Will man Anteilscheine kaufen, verkaufen oder verwalten,  benötigt man als Anleger ein Wertpapierdepot. In der Regel kann man ein solches Depot bei jeder Filialbank und Onlinebanken eröffnen.

Zunehmend entscheiden sich zukünftige Anleger, Fonds bei freien Vermittlern oder in so genannten Fondsshops zu kaufen. Da diese jedoch nicht die Berechtigung haben, eigene Depots zu führen, vermittelt man lediglich an Banken weiter.

Große Fondsgesellschaften und Filialbanken haben hierin ihre Chance erkannt und eigens Fondsbanken gegründet, bei denen Investoren ihre Depots einrichten können.

Bevor man sich für den individuell geeigneten Anbieter von Investmentfonds Depots entscheidet, sollte man sich die Frage nach dem persönlichen Beratungsbedarf stellen.

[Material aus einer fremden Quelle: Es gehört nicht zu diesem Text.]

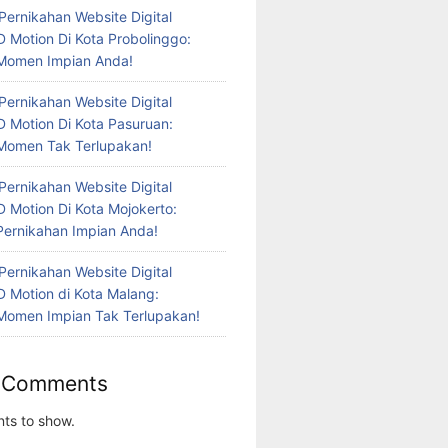
ernikahan Website Digital
 Motion Di Kota Probolinggo:
Momen Impian Anda!
ernikahan Website Digital
 Motion Di Kota Pasuruan:
Momen Tak Terlupakan!
ernikahan Website Digital
 Motion Di Kota Mojokerto:
ernikahan Impian Anda!
ernikahan Website Digital
 Motion di Kota Malang:
Momen Impian Tak Terlupakan!
 Comments
ts to show.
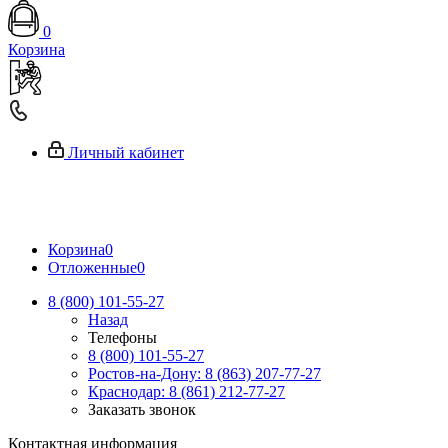
0
Корзина
Личный кабинет
Корзина
0
Отложенные
0
8 (800) 101-55-27
Назад
Телефоны
8 (800) 101-55-27
Ростов-на-Дону: 8 (863) 207-77-27
Краснодар: 8 (861) 212-77-27
Заказать звонок
Контактная информация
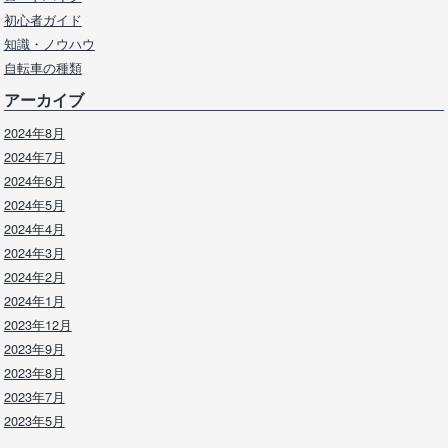
初心者ガイド
知識・ノウハウ
自転車の種類
アーカイブ
2024年8月
2024年7月
2024年6月
2024年5月
2024年4月
2024年3月
2024年2月
2024年1月
2023年12月
2023年9月
2023年8月
2023年7月
2023年5月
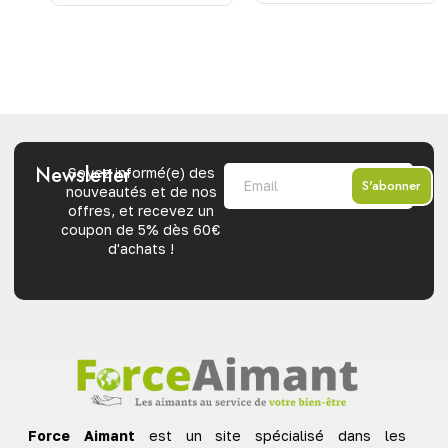
Newsletter
Soyez informé(e) des
S'abonner
nouveautés et de nos
offres, et recevez un
coupon de 5% dès 60€
d'achats !
Force Aimant
est un site spécialisé dans les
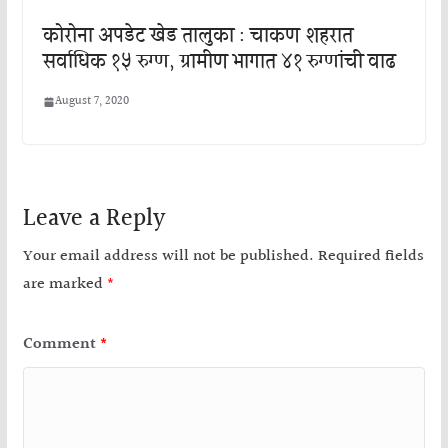
कोरोना अपडेट खेड तालुका : चाकण शहरात
सर्वाधिक १५ रुग्ण, ग्रामीण भागात ४१ रुग्णांची वाढ
August 7, 2020
Leave a Reply
Your email address will not be published.
Required fields
are marked
*
Comment
*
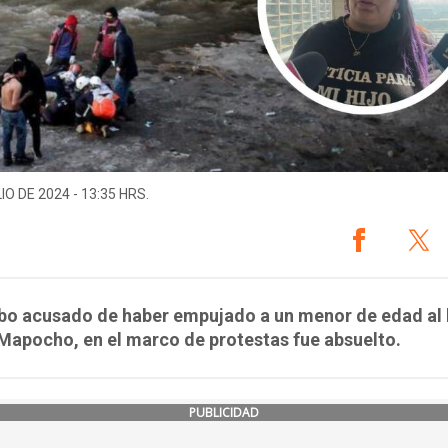
IO DE 2024 - 13:35 HRS.
abo acusado de haber empujado a un menor de edad al
 Mapocho, en el marco de protestas fue absuelto.
PUBLICIDAD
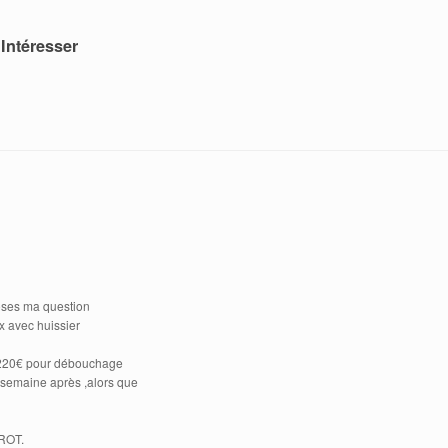
Intéresser
oses ma question
x avec huissier
e 220€ pour débouchage
q semaine après ,alors que
AROT.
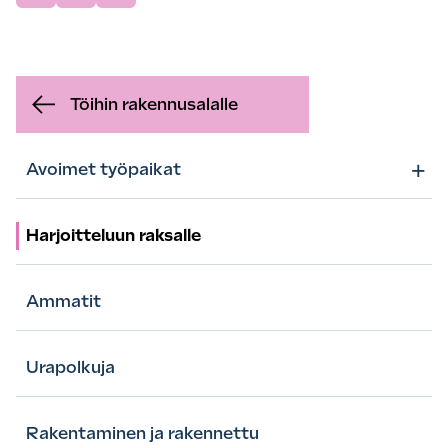
Töihin rakennusalalle
+
Avoimet työpaikat
Harjoitteluun raksalle
Ammatit
Urapolkuja
Rakentaminen ja rakennettu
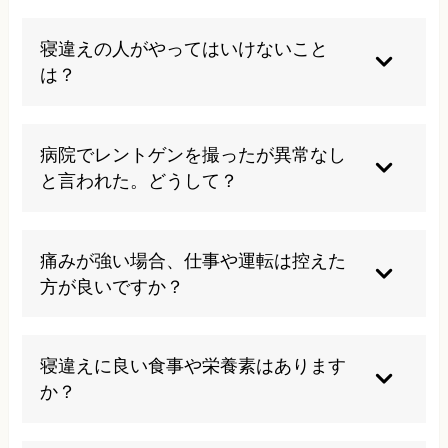
寝違えは自然に治る場合が多いですが、数日経過
しても改善しない場合や、しびれなどが続く場合
寝違えの人がやってはいけないこと
には早めの受診をおすすめします。
は？
痛みが強いときは、無理に首を動かしたり揉んだ
りせず、安静を心がけてください。
病院でレントゲンを撮ったが異常なし
と言われた。どうして？
画像検査で異常がなくても、筋肉や関節の微細な
損傷は映らないことが多いためです。
痛みが強い場合、仕事や運転は控えた
方が良いですか？
痛みが強い間は無理な動作や運転は控えることを
推奨します。
寝違えに良い食事や栄養素はあります
か？
抗炎症作用のある食品（魚油、緑黄色野菜など）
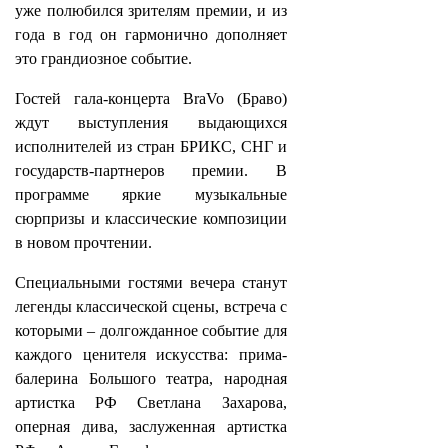
уже полюбился зрителям премии, и из
года в год он гармонично дополняет
это грандиозное событие.
Гостей гала-концерта BraVo (Браво)
ждут выступления выдающихся
исполнителей из стран БРИКС, СНГ и
государств-партнеров премии. В
программе яркие музыкальные
сюрпризы и классические композиции
в новом прочтении.
Специальными гостями вечера станут
легенды классической сцены, встреча с
которыми – долгожданное событие для
каждого ценителя искусства: прима-
балерина Большого театра, народная
артистка РФ Светлана Захарова,
оперная дива, заслуженная артистка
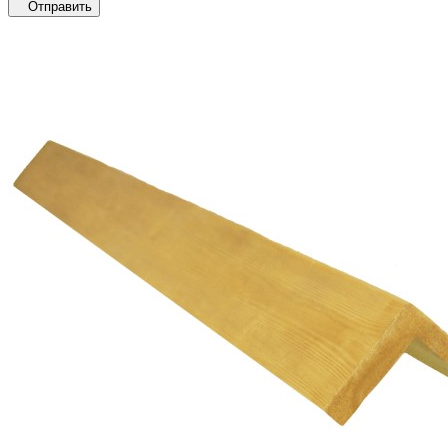
Отправить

Sucht der Anleger das persönliche Beratungsgespräch bei einer Bank „vor Ort“, sollte er sich für eine Filialbank seiner Wahl entscheiden. Anlageberater können hier beispielsweise Auskunft über unterschiedliche Anlagestrategien geben.

Wer bereits über ein bestimmtes Hintergrundwissen im Anlagebereich verfügt und Erfahrungen beim Fondskauf und den Bereich Wertpapierhandel sammeln konnte, sollte von den günstigen Konditionen bei einem Online- Broker profitieren.

Rund um die Uhr kann man sein Depot einsehen und verwalten.

Der Anleger, der seine Geschäfte über einen Fondsvermittler abwickelt, kann oftmals von attraktiven Angeboten profitieren. Großzügige Rabatte auf den jeweiligen Ausgabeaufschlag bis zu 100 Prozent und die Möglichkeit, verschiedene Fonds in einem Depot unterbringen zu können, gehören zu den Vorteilen.

Vergleiche zwischen Depotführungsgebühren lohnen auch in jedem Falle, da unterschiedliche Konditionen gelten.

So stehen Anbietern, die eine Depotführungsgebühr verlangen Broker gegenüber, die völlig auf solche Gebühren verzichten.

Möglich ist auch, von speziellen Angeboten zu profitieren, die dem Anleger offerieren, zunächst eine solche Gebühr zahlen zu müssen, die dann entfällt, wenn parallel zum Depot beispielsweise auch ein Girokonto bei derselben Bank geführt wird. Auch entfallen Depotführungsgebühren, wenn der Anleger eine Mindesteinlage auf einem Tagesgeldkonto derselben Bank führt.